**TRY IT**
Pull out every line of the listing below where "voor" appears.

-----

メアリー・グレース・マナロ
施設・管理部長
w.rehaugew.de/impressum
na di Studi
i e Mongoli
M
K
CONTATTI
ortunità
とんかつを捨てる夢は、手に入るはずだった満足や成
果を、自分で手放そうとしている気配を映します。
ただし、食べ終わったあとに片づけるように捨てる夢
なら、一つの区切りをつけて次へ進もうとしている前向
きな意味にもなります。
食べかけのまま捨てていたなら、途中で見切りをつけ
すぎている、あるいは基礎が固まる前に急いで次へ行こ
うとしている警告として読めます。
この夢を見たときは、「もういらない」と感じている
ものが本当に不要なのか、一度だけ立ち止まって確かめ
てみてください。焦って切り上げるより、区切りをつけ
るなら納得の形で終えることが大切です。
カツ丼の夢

-----

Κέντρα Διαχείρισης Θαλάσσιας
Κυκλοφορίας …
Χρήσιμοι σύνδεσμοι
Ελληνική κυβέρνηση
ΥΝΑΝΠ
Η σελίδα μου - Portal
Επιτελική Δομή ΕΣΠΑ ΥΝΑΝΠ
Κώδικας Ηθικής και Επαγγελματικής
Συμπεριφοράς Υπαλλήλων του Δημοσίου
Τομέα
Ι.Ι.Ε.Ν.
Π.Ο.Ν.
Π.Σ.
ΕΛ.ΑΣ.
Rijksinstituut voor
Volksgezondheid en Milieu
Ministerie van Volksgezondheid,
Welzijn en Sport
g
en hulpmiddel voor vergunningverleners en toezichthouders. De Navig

-----

**RESPONSE TO THE EXERCISE**
Rijksinstituut voor
en hulpmiddel voor vergunningverleners en toezichthouders. De Navig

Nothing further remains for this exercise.